Auch der Iran setzt sich für die syrische Regierung ein. Während der Westen und eine Reihe von Ländern im Nahen Osten wie die Türkei, Israel und Länder am Persischen Golf Assads Regime heftig kritisieren, bezeichneten die Präsidenten Wladimir Putin und Hassan Rohani den US-Raketenangriff auf die syrische Luftwaffenbasis als „inakzeptable Handlung gegen einen souveränen Staat“.
„Der Kreml sieht es so: Über das Schicksal Assads hat das syrische Volk und nicht Donald Trump zu entscheiden“, erklärt Wiktor Nadein-Rajewski, leitender wissenschaftlicher Mitarbeiter am Institut für Weltwirtschaft und internationale Beziehungen an der Russischen Akademie der Wissenschaften, die Haltung Moskaus.
Der Experte glaubt nicht, dass Russland seine Ansichten zum Syrien-Konflikt ändern wird. Stattdessen werde Moskau auch weiterhin versuchen, bei den Gesprächen in Genf und Astana einen gemeinsamen Nenner zwischen der syrischen Regierung und Opposition zu finden. Nach den jüngsten Angriffen, so räumt der Experte ein, sei dies jedoch äußerst schwierig.

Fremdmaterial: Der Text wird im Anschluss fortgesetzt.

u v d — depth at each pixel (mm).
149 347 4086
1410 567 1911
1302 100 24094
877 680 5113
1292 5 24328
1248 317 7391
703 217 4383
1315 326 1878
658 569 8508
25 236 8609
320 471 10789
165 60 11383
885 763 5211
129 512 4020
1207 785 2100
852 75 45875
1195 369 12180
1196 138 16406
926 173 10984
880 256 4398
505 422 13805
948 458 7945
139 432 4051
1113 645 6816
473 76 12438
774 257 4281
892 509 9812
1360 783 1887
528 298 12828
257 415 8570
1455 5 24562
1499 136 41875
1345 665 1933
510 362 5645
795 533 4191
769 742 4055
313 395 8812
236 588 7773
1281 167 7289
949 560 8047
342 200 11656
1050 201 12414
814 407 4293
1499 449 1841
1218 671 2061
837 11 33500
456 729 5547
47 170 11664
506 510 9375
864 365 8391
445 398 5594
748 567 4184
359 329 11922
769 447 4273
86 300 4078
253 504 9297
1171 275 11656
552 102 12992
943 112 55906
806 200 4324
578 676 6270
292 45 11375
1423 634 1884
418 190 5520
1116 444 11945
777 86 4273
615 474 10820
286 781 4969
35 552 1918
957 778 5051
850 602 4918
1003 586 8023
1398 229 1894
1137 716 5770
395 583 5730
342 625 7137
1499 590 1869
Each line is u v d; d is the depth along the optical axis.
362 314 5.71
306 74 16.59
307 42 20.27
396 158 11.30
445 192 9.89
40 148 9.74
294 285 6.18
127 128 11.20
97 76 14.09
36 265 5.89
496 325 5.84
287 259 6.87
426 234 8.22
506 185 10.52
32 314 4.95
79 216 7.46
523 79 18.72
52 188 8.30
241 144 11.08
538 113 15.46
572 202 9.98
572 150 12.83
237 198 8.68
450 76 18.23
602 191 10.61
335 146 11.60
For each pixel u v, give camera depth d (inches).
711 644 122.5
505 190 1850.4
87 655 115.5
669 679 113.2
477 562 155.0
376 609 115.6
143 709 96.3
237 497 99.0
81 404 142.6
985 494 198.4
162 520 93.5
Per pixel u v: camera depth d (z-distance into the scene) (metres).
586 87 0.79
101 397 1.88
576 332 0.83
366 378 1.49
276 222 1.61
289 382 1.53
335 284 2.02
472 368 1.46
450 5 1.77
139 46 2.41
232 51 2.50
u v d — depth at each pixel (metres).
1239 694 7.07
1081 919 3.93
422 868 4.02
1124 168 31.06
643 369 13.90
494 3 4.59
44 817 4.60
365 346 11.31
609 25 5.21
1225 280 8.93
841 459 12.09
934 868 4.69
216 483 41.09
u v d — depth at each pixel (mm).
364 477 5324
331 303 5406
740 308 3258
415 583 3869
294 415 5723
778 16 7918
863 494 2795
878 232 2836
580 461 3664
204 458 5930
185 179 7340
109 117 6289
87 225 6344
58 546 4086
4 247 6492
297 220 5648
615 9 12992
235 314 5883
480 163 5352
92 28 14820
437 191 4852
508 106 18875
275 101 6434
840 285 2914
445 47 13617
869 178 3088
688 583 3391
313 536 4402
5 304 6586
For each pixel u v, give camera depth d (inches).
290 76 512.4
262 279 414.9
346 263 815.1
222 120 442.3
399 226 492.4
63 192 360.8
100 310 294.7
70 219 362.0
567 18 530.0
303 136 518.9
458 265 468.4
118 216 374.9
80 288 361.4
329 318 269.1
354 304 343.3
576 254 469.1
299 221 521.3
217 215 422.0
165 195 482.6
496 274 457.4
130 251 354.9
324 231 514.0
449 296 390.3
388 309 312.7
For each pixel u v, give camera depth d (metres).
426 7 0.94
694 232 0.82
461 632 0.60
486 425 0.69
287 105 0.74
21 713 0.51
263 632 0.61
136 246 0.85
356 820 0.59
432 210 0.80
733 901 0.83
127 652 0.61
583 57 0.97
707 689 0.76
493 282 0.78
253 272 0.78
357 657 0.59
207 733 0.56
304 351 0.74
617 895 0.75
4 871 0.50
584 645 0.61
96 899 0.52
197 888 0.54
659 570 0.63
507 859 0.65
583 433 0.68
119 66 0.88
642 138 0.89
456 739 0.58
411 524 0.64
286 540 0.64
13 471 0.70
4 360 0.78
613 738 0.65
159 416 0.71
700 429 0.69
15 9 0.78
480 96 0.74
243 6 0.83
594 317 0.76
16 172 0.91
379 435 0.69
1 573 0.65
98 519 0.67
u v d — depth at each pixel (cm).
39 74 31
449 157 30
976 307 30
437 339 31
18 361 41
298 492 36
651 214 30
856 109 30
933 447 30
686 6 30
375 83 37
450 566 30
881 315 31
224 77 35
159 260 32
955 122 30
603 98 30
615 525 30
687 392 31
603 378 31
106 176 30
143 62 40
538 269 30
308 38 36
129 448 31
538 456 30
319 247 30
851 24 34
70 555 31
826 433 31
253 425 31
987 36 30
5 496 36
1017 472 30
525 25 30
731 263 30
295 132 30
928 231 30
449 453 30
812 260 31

Der Einfluss von Moskau auf Damaskus sei nicht grenzenlos, erinnert Grigorij Kossatsch, Professor an der Russischen Staatlichen Geisteswissenschaftlichen Universität. „Assad war noch nie eine einfache Schachfigur für Russland. Seine Handlungen und Äußerungen haben der russischen Sichtweise oft widersprochen“, betonte der Experte im Gespräch mit RBTH. Assad hätte beispielsweise oft erklärt, nur ein „Sieg über die Terroristen“ ermögliche politische Lösungen und Reformen, während Russland den politischen Prozess so schnell wie möglich einleiten wolle.
Einfluss auf Damaskus auszuüben, sei zudem schwierig, weil Assad der wichtigste Partner in Syrien sei, fügte Kossatsch hinzu. „Sollte Moskau Assad den Rücken kehren, könnte Russland alles verlieren. Es unterhält kaum Beziehungen zur Opposition, die Möglichkeit für Kontakte ist deshalb sehr beschränkt“, erklärte der Professor RBTH. Russland habe in Bezug auf seine Beziehungen zu Assad praktisch keinen Raum für Manöver, schließt der Experte.
Doch Beobachter sehen auch Grenzen in den syrisch-russischen Beziehungen. So sind sie sich einig, dass Moskau für Assad keinen offenen Konflikt mit den USA riskieren würde. Zum US-Angriff in der Provinz Homs zitierte der „Kommersant“ aus dem russischen Verteidigungsministerium: „Die russischen Raketenabwehrsysteme in Syrien schützen vor allem die russische Infrastruktur. Es ist nicht unsere Aufgabe, den gesamten Himmel über Syrien abzudecken.“
Russland sei nicht verpflichtet, Assads Regime zu beschützen, bekräftigte der Politikwissenschaftler Alexei Arbatow im Gespräch mit Kommersant FM. „Unsere Abwehrsysteme schützen unsere Luft- und Marinestützpunkte. Syrien ist kein Verbündeter, sondern ein Partner“, erklärte Arbatow.
Auch Grigorij Kossatsch glaubt nicht, dass Russland einen Krieg mit den USA riskieren würde, nur um den syrischen Präsidenten zu schützen. „Sollte die Lage so eskalieren, dass eine direkte Konfrontation möglich wird, dann muss Russland natürlich einen anderen Weg finden, um das syrische Problem zu lösen“, sagte er RBTH. Andererseits sei die Lage noch lange nicht so konkret, weshalb Russland seine Politik in der nahen Zukunft wohl nicht ändern werde.